En todo ser normal, la pulsión de vida es
fuerte, lo bastante para contrabalancear la pulsión de muerte, pero en el
final, ésta resulta más fuerte. Podemos entretenernos con la fantasía de que la
muerte nos llega por nuestra propia voluntad. Sería más posible que no
pudiéramos vencer a la muerte porque en realidad ella es un aliado dentro de
nosotros. En este sentido (añadió Freud con una sonrisa) puede ser justificado
decir que toda muerte es un suicidio disfrazado.
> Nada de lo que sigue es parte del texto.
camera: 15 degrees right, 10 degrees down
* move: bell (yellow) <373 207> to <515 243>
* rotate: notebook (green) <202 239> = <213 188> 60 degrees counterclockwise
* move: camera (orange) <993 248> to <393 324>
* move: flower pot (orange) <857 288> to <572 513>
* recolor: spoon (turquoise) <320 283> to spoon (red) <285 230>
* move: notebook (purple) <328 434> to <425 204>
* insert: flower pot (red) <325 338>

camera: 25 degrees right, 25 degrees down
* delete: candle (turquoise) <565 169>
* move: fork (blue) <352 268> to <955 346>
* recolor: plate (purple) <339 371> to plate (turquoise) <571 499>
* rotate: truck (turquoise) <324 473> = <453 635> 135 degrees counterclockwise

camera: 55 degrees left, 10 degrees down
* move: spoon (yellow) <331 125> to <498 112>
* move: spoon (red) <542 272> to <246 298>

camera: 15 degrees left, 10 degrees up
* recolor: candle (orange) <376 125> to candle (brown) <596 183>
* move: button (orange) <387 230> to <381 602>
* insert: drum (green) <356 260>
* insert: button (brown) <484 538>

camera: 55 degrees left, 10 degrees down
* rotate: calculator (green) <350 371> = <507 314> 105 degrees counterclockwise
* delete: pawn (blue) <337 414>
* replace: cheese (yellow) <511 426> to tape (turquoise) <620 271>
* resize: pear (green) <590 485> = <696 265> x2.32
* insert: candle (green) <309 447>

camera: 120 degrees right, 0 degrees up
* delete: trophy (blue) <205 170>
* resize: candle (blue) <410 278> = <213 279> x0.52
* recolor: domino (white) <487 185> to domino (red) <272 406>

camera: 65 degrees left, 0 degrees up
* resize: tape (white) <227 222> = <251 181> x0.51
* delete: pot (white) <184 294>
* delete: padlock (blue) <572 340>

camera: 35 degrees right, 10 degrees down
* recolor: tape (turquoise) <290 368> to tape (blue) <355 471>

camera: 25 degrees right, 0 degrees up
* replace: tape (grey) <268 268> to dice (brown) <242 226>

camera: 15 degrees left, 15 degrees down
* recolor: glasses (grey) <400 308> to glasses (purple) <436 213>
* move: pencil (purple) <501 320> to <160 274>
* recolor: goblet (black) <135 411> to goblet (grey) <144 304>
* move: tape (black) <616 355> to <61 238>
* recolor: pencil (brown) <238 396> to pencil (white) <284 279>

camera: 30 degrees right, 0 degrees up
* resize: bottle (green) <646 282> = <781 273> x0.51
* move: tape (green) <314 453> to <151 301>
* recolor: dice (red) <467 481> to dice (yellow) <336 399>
S. Freud: Nuestros complejos son
la fuente de nuestra debilidad; pero con frecuencia, son también la fuente de
nuestra fuerza.
George Sylvester Viereck: A veces
imagino si no seríamos más felices si supiésemos menos de los procesos que dan
forma a nuestros pensamientos y emociones. El psicoanálisis le roba a la vida
su último encanto, al relacionar cada sentimiento a su original grupo de
complejos. No nos volvemos más alegres descubriendo que todos abrigamos al
criminal o al animal.
S. Freud: ¿Qué objeción puede
haber contra los animales? Yo prefiero la compañía de los animales a la
compañía humana.
George Sylvester Viereck: ¿Por
qué?
S. Freud: Porque son más simples.
No sufren de una personalidad dividida, de la desintegración del ego, que
resulta de la tentativa del hombre de adaptarse a los patrones de civilización
demasiado elevados para su mecanismo intelectual y psíquico. El salvaje, como
el animal es cruel, pero no tiene la maldad del hombre civilizado. La maldad es
la venganza del hombre contra la sociedad, por las restricciones que ella
impone. Las más desagradables características del hombre son generadas por ese
ajuste precario a una civilización complicada. Es el resultado del conflicto
entre nuestros instintos y nuestra cultura. Mucho más agradables son las
emociones simples y directas de un perro, al mover su cola, o al ladrar
expresando su displacer. Las emociones del perro (añadió Freud pensativamente),
nos recuerdan a los héroes de la antigüedad. Tal vez sea esa la razón por la
que inconscientemente damos a nuestros perros nombres de héroes como Aquiles o
Héctor.
S. Freud: El psicoanálisis vuelve
a la vida más simple. Adquirimos una nueva síntesis después del análisis. El
psicoanálisis reordena el enmarañado de impulsos dispersos, procura enrollarlos
en torno a su carretel.
O, modificando la metáfora, el
psicoanálisis suministra el hilo que conduce a la persona fuera del laberinto
de su propio inconsciente.
Había oscurecido. Era tiempo de
tomar el tren de vuelta. Acompañado de su esposa y de su hija, Freud desciende
los escalones que lo alejan de su refugio en la montaña a la calle para verme
partir. Él me pareció cansado y triste al darme el adiós. “No me haga parecer
un pesimista”, dice Freud después de un apretón de manos. Yo no tengo desprecio
por el mundo.
Expresar desdén por el mundo es
apenas otra forma de cortejarlo, de ganar audiencia y aplauso. ¡No, yo no soy
un pesimista, en tanto tenga a mis hijos, mi mujer y mis flores! No soy
infeliz, al menos no más infeliz que otros”.